Based on piping stress analysis results, it was identified that the natural frequency of piping systems is variable as the whole weight of the vertical piping system is resting on spring type supports, which in turn, are supported from vertical vessel cleats. These supports are provided to take care of relative displacements between vessel and vertical piping systems. Piping configuration cannot be modified considering large bore piping and requirement of huge structural supports. The existing supports also cannot be modified as they are connected to pressure vessel and will impact its design.

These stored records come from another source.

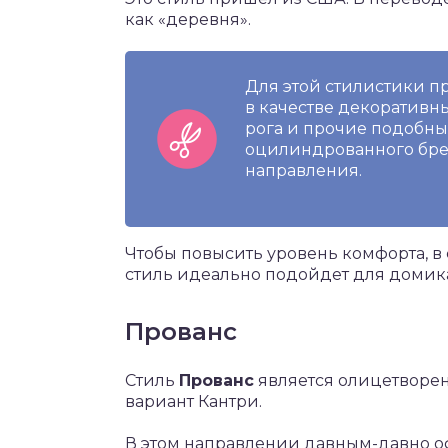
как «деревня».
Для этой стилистики п
в качестве декоративн
рога и прочие подобные
оцилиндрованного брев
направления.
Чтобы повысить уровень комфорта, в
стиль идеально подойдет для домика
Прованс
Стиль
Прованс
является олицетворе
вариант Кантри.
В этом направлении давным-давно о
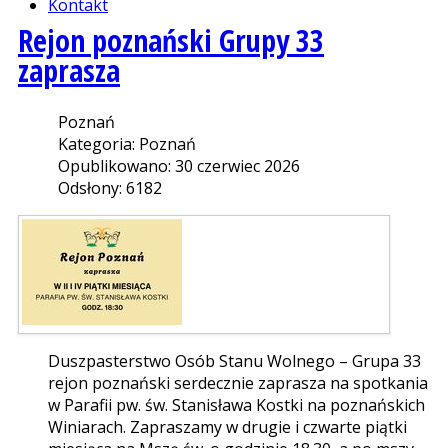
Kontakt
Rejon poznański Grupy 33
zaprasza
Poznań
Kategoria: Poznań
Opublikowano: 30 czerwiec 2026
Odsłony: 6182
Duszpasterstwo Osób Stanu Wolnego – Grupa 33
rejon poznański serdecznie zaprasza na spotkania
w Parafii pw. św. Stanisława Kostki na poznańskich
Winiarach. Zapraszamy w drugie i czwarte piątki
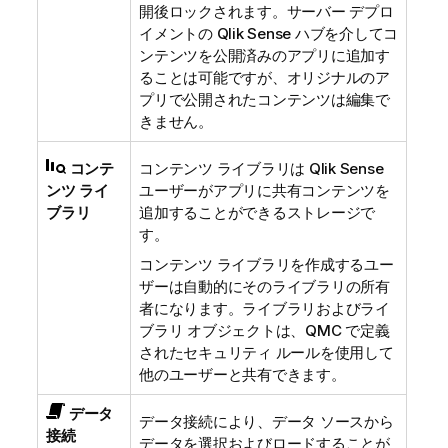
開後ロックされます。サーバー デプロ
イメントの
Qlik Sense
ハブを介してコ
ンテンツを公開済みのアプリに追加す
ることは可能ですが、オリジナルのア
プリで公開されたコンテンツは編集で
きません。
コンテ
コンテンツ ライブラリは
Qlik Sense
ンツ ライ
ユーザーがアプリに共有コンテンツを
ブラリ
追加することができるストレージで
す。
コンテンツ ライブラリを作成するユー
ザーは自動的にそのライブラリの所有
者になります。ライブラリおよびライ
ブラリ オブジェクトは、
QMC
で定義
されたセキュリティ ルールを使用して
他のユーザーと共有できます。
データ
データ接続により、データ ソースから
接続
データを選択およびロードすることが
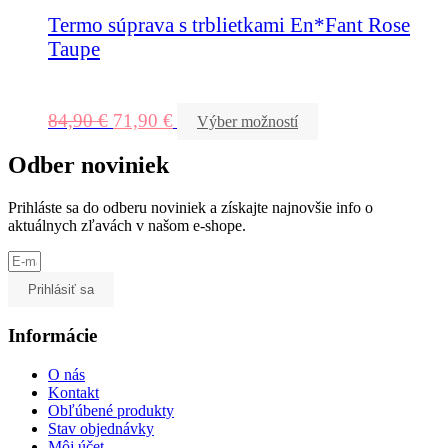
Termo súprava s trblietkami En*Fant Rose
Taupe
84,90
€
71,90
€
Výber možností
Odber noviniek
Prihláste sa do odberu noviniek a získajte najnovšie info o
aktuálnych zľavách v našom e-shope.
Prihlásiť sa
Informácie
O nás
Kontakt
Obľúbené produkty
Stav objednávky
Môj účet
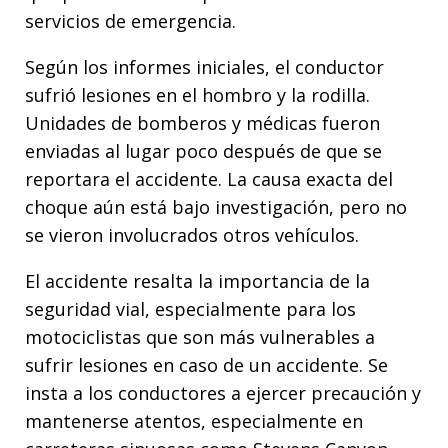
servicios de emergencia.
Según los informes iniciales, el conductor
sufrió lesiones en el hombro y la rodilla.
Unidades de bomberos y médicas fueron
enviadas al lugar poco después de que se
reportara el accidente. La causa exacta del
choque aún está bajo investigación, pero no
se vieron involucrados otros vehículos.
El accidente resalta la importancia de la
seguridad vial, especialmente para los
motociclistas que son más vulnerables a
sufrir lesiones en caso de un accidente. Se
insta a los conductores a ejercer precaución y
mantenerse atentos, especialmente en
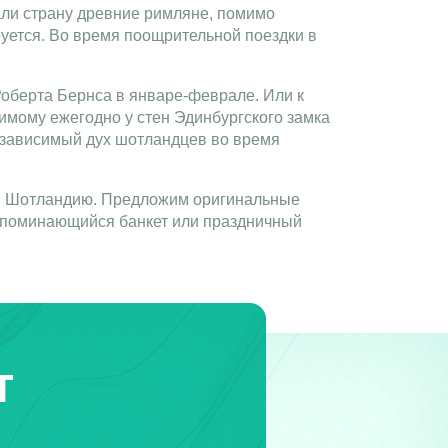
али страну древние римляне, помимо
руется. Во время поощрительной поездки в
оберта Бернса в январе-феврале. Или к
имому ежегодно у стен Эдинбургского замка
независимый дух шотландцев во время
 в Шотландию. Предложим оригинальные
запоминающийся банкет или праздничный
т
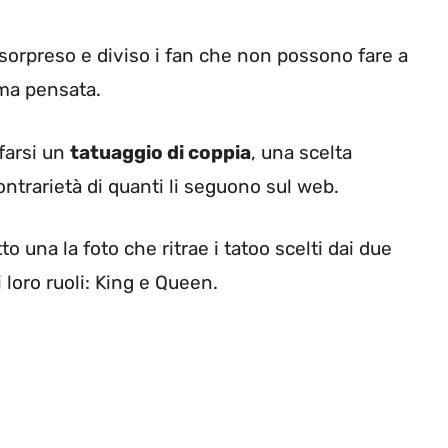
 sorpreso e diviso i fan che non possono fare a
ima pensata.
 farsi un
tatuaggio di coppia
, una scelta
ontrarietà di quanti li seguono sul web.
to una la foto che ritrae i tatoo scelti dai due
loro ruoli: King e Queen.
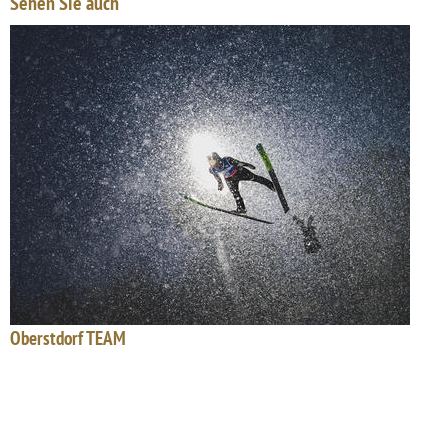
Sehen Sie auch
Oberstdorf TEAM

In this scenario of multiple limitations, the indispensable flow induced vibrations of piping can only be minimized by damping the effect of flow-induced excitation with dampers. The dampers have elastic-viscous material in its main restraining body which can absorb the piping vibrations. The damper vendor performed the stress analysis, considering the effect of the damper in the whole piping system, and ensured the integrity of piping system.
The challenge of maintaining existing spring supports and achieving required damping of piping vibration was successfully accomplished. Considering large sized piping and requirement of major structural supports in case of modifications, proposed solutions could be treated as cost effective and innovative. Though it was not possible to eliminate the root cause, this alternate innovative solution helped to not only to minimize vibration, but also optimize implementation/shutdown costs. Vibration damper in piping systems is unique to piping installations.